Instruction>
From the listing below, return every line with the string "code" in it.

Extracted material>
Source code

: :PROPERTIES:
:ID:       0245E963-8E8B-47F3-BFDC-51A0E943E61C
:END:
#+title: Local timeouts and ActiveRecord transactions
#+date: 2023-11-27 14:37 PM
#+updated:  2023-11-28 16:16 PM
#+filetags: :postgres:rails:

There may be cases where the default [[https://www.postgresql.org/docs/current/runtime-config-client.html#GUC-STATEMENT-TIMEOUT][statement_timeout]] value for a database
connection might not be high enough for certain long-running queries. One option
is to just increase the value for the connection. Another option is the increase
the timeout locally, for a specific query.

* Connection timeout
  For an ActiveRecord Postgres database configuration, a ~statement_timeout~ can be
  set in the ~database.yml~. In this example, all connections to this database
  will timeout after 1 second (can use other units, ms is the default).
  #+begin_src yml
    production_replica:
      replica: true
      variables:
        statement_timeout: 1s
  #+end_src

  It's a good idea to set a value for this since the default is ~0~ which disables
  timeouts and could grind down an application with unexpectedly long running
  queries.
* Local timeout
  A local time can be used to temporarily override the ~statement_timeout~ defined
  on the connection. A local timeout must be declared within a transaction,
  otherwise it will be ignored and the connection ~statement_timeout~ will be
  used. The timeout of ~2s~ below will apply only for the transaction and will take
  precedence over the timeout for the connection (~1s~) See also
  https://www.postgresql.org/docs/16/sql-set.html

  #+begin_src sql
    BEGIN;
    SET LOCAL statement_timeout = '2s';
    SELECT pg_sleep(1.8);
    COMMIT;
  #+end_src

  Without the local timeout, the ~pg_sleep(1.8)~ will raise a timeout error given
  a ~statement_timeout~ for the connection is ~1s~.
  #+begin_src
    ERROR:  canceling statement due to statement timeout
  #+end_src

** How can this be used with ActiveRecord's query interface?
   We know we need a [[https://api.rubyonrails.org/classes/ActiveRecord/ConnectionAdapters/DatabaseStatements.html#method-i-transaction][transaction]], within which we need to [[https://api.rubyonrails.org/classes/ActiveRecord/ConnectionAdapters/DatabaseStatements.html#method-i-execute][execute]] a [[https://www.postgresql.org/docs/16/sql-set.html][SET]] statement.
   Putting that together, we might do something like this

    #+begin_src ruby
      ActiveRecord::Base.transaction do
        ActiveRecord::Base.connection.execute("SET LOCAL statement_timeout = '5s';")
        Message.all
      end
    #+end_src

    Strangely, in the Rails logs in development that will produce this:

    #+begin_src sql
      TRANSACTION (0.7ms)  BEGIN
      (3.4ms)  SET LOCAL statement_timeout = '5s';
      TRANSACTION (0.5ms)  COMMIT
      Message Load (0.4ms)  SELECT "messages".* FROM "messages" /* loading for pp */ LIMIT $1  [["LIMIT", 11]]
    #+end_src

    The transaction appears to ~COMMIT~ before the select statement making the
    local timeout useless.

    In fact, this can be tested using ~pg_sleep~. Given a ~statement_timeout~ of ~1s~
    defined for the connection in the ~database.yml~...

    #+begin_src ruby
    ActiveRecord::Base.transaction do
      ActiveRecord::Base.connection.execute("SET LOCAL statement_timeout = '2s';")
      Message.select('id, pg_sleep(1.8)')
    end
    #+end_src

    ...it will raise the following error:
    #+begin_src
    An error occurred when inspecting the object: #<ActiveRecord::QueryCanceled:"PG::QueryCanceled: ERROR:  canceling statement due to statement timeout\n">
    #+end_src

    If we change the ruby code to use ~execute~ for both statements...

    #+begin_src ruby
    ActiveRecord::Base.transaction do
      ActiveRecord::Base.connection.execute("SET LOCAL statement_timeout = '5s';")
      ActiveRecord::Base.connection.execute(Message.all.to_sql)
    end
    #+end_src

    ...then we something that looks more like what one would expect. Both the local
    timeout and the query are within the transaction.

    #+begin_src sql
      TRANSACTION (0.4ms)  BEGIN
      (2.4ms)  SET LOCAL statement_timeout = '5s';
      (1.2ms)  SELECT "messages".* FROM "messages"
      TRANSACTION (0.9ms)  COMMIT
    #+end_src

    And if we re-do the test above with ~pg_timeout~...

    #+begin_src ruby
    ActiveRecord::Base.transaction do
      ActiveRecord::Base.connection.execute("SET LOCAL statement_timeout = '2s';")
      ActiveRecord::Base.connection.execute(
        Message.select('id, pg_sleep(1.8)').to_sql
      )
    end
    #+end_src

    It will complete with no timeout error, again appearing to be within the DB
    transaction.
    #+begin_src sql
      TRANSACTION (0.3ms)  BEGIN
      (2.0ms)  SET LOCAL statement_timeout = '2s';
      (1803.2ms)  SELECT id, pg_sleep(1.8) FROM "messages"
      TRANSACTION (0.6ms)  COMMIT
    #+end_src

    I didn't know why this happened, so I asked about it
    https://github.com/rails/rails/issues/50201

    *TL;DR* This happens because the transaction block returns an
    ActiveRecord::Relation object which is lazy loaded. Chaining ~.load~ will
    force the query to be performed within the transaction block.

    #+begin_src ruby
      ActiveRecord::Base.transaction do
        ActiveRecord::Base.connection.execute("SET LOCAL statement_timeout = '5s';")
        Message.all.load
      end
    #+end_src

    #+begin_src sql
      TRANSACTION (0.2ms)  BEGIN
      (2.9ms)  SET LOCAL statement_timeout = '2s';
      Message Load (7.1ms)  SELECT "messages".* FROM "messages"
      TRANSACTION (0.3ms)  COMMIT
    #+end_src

Response to the task>
Source code
    If we change the ruby code to use ~execute~ for both statements...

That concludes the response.